» **Texte à lire**
----

Tout commence par un mélange entre le présent et le passé. Laszlo Toth, architecte juif hongrois du Bauhaus, incarné par un Adrian Brody brillant, émerge d’un wagon ou d’un conteneur rance et lugubre, passe par un centre ou l’on tri les arrivants. Si rien n’est dit, notre imaginaire parle : nous pourrions être dans un camp de concentration. Pas à un moment on apprend l’histoire du personnage. Mais on la connaît déjà. Et voilà que pourtant nous ne sommes en réalité qu’à New York, sur Ellis Island. Ainsi, le film superpose cette histoire à celle des migrants américains. Elle est la prolongation du fascisme, de la xénophobie, des camps.


D’un camp l’autre. On le comprend lorsque l’on aperçoit la Statue de la Liberté mais celle ci est filmée à l’envers et tangue au gré du bateau qui la longue. Le rêve américain a aussi son revers. On y trouve donc un écho particulièrement contemporain à l’heure du trumpisme qui est l’incarnation même de cette idée. 


On est un peu dans Il était une fois en Amérique, une fresque sur 30 ans sur le rêve américain mais un rêve pourri, corrompu. Un conte de fée qui n’en est pas un. D’ailleurs le film utilise le même ressort narratif, le viol, pour montrer le rêve devenu cauchemar.


C’est toute la thèse du film qui oscille entre ces deux états : le rêve et la réalité, comme l’architecte Toth prend de l’héroïne pour s’échapper du réel ou de la mort réminiscente. L’architecte trouve ainsi un salut hasardeux, typique du rêve américain dans un notable de sa petite ville. Van Buren, riche entrepreneur qui règne sur la ville depuis son château européen. L’homme est excentrique, parfois profond mais très étrange, quand il n’est pas raciste et brutal. Il peut vous couronner ou vous défaire aussi facilement qu’il dégaine son portefeuille. Il est préoccupé par sa réputation et ses affaires. Plus que par la mort d’ouvriers sur son chantier. Il incarne donc le capitaine d’industrie paternaliste mais est un personnage aussi fascinant qu’imprévisible, au charisme indéniable, celui de Guy Pearce. D’ailleurs les personnages dans leur ensemble sont ambigus, ambivalents, complexes, toujours avec un revers à leur médaille comme le frère de Laszlo, naturalisé américain mais jaloux et qui rejette l’architecte, comme l’intrigue du film.


Sans cesse l’architecte est ramenée à sa condition d’étranger et de juif. Il perd plusieurs fois son travail et la confiance de son mécène, se bat pour revenir après avoir touché les bas fonds de l’Amerique. On vous tolère lui dit le fils de son riche mécène qui a aussi des vues prédatrices sur la nièce hongroise qui vient de les rejoindre. On plaint son oisiveté propre à son espèce qui ne manquerait pourtant pas de talent. Son comparse afro-américain (Isaach de Bankolé) est ignoré, insulté. Dans le monde bourgeois protestant de Pennsylvanie c’est normal. Pourtant un avocat de la famille rappelle que lui aussi est juif. Mais sans accent. Et riche. Il peut donc faire partie du club.

----

» **Données de l'exercice**

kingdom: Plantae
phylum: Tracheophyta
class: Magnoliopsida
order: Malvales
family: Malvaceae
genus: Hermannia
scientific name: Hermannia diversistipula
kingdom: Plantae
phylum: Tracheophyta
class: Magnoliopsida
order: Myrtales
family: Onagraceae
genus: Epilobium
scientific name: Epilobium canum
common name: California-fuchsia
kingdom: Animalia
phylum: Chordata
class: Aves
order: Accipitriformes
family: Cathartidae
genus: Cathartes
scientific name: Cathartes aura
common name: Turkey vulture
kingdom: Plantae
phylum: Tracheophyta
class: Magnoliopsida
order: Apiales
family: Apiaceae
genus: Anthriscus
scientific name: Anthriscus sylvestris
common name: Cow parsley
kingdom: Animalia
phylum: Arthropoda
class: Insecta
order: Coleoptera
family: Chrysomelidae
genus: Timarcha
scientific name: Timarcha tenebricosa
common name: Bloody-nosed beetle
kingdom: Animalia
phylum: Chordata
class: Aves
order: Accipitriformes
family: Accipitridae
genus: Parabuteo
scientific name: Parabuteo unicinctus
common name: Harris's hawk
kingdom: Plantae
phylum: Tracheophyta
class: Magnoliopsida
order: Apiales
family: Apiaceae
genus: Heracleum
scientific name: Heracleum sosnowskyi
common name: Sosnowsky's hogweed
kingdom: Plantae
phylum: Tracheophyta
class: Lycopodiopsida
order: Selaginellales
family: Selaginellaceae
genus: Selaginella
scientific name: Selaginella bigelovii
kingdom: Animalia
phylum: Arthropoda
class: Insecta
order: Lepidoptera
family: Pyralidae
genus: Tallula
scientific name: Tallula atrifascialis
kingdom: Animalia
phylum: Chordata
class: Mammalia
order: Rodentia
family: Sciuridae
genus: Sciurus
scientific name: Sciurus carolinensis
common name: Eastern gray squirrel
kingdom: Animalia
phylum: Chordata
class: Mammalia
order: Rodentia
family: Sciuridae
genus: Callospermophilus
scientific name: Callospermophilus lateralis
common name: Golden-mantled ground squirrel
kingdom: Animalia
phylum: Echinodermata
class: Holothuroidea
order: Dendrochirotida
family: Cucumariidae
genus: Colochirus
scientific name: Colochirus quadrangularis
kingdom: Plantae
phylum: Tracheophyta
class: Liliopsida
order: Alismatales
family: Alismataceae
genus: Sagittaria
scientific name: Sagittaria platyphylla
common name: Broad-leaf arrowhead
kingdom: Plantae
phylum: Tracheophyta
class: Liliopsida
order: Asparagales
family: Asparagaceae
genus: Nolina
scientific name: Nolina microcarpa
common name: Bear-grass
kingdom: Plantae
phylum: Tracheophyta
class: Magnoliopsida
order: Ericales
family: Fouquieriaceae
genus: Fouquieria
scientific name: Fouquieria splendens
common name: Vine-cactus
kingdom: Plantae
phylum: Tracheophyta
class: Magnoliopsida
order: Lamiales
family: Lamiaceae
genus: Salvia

----

» **Exercice court 1**
Réécris le passage de la critique de film allant de « On est un peu » jusqu'à « rêve devenu cauchemar. » inclus, en remplaçant « cauchemar » par « désastre ».
» **Exercice court 2**
Présente sous forme de liste numérotée les lignes de la liste, depuis son début jusqu'à la ligne contenant « common name: Sosnowsky's hogweed » incluse, en omettant les lignes vides.
La liste n'a aucun rapport avec la critique de film.

» **Corrigé rédigé 1**
On est un peu dans Il était une fois en Amérique, une fresque sur 30 ans sur le rêve américain mais un rêve pourri, corrompu. Un conte de fée qui n’en est pas un. D’ailleurs le film utilise le même ressort narratif, le viol, pour montrer le rêve devenu désastre.

» **Corrigé rédigé 2**
1. kingdom: Plantae
2. phylum: Tracheophyta
3. class: Magnoliopsida
4. order: Malvales
5. family: Malvaceae
6. genus: Hermannia
7. scientific name: Hermannia diversistipula
8. kingdom: Plantae
9. phylum: Tracheophyta
10. class: Magnoliopsida
11. order: Myrtales
12. family: Onagraceae
13. genus: Epilobium
14. scientific name: Epilobium canum
15. common name: California-fuchsia
16. kingdom: Animalia
17. phylum: Chordata
18. class: Aves
19. order: Accipitriformes
20. family: Cathartidae
21. genus: Cathartes
22. scientific name: Cathartes aura
23. common name: Turkey vulture
24. kingdom: Plantae
25. phylum: Tracheophyta
26. class: Magnoliopsida
27. order: Apiales
28. family: Apiaceae
29. genus: Anthriscus
30. scientific name: Anthriscus sylvestris
31. common name: Cow parsley
32. kingdom: Animalia
33. phylum: Arthropoda
34. class: Insecta
35. order: Coleoptera
36. family: Chrysomelidae
37. genus: Timarcha
38. scientific name: Timarcha tenebricosa
39. common name: Bloody-nosed beetle
40. kingdom: Animalia
41. phylum: Chordata
42. class: Aves
43. order: Accipitriformes
44. family: Accipitridae
45. genus: Parabuteo
46. scientific name: Parabuteo unicinctus
47. common name: Harris's hawk
48. kingdom: Plantae
49. phylum: Tracheophyta
50. class: Magnoliopsida
51. order: Apiales
52. family: Apiaceae
53. genus: Heracleum
54. scientific name: Heracleum sosnowskyi
55. common name: Sosnowsky's hogweed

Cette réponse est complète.